Response to Letter Regarding Article, “Initial Results of Posterior Leaflet Extension for Severe Type IIIb Ischemic Mitral Regurgitation”
As Dr Messas et al point out in their letter about our article,1 surgeons should attempt to restore function when addressing mitral regurgitation. The mitral valve is complex, and more than 1 cause of mitral regurgitation can be present at any one time. Carpentier’s classification was revolutionary because it was the first functional classification that truly allowed surgeons to identify and use repair techniques that would render the valve competent independently from the pathogenesis of the regurgitation.
Carpentier trained multiple surgeons and always made the point of performing a systematic segmental analysis of the entire valve. In this analysis, the valve is divided into 8 segments, for each of which the motion must be characterized as to whether it is normal or abnormal and, if the latter, whether the segment prolapsed or its motion is restricted. Moreover, sufficient expansion of the mitral annulus will produce mitral regurgitation without any abnormal motion of the leaflets. In any patient with mitral regurgitation, any 1 or more of these abnormalities may be present. The key to a good repair depends on the proper prior intraoperative characterization of each segment.

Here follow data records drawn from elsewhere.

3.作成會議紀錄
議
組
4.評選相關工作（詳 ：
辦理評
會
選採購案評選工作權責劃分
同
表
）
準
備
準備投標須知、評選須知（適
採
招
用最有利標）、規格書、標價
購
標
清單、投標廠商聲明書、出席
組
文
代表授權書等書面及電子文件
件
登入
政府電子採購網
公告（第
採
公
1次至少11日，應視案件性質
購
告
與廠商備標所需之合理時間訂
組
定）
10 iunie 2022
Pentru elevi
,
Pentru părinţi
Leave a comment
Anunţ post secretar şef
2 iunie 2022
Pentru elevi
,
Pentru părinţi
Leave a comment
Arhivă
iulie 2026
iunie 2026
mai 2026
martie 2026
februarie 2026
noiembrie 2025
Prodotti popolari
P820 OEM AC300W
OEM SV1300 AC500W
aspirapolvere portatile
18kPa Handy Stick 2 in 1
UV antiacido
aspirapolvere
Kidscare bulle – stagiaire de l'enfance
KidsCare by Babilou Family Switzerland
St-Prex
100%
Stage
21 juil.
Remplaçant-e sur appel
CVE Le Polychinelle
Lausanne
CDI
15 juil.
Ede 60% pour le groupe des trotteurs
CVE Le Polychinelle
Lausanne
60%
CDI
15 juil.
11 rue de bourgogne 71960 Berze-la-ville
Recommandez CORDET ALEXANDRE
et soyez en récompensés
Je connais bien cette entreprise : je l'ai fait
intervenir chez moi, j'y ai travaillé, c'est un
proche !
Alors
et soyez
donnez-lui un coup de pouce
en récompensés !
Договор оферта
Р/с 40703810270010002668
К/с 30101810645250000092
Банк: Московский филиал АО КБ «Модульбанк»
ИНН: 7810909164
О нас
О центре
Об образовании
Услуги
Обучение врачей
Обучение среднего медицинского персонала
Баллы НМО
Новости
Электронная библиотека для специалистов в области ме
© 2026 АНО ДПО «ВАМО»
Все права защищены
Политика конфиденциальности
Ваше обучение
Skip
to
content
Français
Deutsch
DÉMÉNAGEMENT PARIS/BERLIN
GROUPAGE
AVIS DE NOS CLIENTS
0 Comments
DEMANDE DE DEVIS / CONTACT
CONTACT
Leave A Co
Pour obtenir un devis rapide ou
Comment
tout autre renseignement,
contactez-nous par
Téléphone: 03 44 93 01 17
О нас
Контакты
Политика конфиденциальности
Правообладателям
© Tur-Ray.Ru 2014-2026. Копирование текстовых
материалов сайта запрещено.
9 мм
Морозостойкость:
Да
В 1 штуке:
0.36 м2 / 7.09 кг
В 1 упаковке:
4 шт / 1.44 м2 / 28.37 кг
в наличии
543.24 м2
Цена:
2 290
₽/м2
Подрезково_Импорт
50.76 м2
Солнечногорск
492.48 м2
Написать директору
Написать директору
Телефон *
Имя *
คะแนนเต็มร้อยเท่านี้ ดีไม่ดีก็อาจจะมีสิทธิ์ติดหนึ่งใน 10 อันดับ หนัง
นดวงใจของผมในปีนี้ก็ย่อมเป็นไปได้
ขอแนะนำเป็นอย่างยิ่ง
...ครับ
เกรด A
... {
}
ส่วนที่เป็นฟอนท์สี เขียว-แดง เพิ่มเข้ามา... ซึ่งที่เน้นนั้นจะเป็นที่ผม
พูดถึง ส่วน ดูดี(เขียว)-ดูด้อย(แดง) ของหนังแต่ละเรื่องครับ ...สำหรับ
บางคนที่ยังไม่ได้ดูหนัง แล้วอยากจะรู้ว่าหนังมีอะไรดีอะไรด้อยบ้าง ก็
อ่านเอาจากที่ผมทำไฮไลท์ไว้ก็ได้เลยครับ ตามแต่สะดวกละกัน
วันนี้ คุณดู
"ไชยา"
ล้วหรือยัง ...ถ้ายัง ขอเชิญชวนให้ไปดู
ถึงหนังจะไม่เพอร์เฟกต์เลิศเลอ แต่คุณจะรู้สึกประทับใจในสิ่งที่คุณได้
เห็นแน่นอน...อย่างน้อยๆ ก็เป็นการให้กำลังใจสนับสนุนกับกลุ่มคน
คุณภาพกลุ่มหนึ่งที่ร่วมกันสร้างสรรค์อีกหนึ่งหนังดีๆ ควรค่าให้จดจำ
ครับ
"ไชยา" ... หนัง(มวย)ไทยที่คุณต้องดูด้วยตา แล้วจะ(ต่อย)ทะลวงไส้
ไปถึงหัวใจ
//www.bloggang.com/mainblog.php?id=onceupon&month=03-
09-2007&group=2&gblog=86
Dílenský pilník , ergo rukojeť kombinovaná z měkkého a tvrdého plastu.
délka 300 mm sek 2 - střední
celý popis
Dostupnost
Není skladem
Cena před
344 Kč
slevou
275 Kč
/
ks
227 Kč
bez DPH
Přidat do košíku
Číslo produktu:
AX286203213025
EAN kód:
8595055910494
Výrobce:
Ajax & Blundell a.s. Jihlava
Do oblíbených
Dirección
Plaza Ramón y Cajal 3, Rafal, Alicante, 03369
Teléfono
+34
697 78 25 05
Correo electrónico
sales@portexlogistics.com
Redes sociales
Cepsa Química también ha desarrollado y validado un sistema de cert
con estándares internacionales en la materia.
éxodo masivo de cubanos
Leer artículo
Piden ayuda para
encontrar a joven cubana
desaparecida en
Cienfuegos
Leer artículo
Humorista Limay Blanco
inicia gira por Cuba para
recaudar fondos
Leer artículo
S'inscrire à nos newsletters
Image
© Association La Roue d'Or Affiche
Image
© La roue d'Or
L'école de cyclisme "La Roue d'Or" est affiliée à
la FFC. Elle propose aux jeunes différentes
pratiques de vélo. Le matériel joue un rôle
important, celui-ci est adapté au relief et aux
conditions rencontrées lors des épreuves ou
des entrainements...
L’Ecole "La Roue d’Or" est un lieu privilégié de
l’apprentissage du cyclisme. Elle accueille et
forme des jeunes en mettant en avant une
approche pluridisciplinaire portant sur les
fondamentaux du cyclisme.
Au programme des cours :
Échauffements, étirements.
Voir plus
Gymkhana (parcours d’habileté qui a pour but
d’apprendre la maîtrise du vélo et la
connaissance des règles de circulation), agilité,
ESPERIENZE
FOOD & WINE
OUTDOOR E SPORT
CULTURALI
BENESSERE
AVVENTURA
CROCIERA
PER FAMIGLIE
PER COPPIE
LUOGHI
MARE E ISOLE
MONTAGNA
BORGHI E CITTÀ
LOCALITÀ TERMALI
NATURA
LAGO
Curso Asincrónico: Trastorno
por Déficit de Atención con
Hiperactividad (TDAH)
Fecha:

It is therefore essential that echocardiographers and surgeons view the mitral valve as an entity composed of 8 different segments and understand that the resultant regurgitation can be caused by 1 or many segments with various leaflet motion anomalies that need separate solutions to render the valve competent. For example, the most common lesion that surgeons have to correct is P2 prolapse from fibroelastic deficiency. Most people would call this type II Carpentier valve regurgitation, but one must not forget that the addition of a remodeling annuloplasty ring is essential because, although the other segments of the valve have normal leaflet motion, the annulus is almost always dilated. In fact, this valve should be identified as types I and II.
The point of our article was to describe the promising initial clinical results with a new surgical approach to the treatment of ischemic mitral regurgitation due to the combination of Carpentier I and IIIb mitral valve dysfunction: posterior leaflet extension with a patch of bovine pericardium combined with remodeling annuloplasty, each surgical element directed to the correction of a distinct and critical cause of mitral regurgitation. We believe the successful outcomes in our patients validate the conceptual and practical approach to mitral valve repair advocated by Carpentier.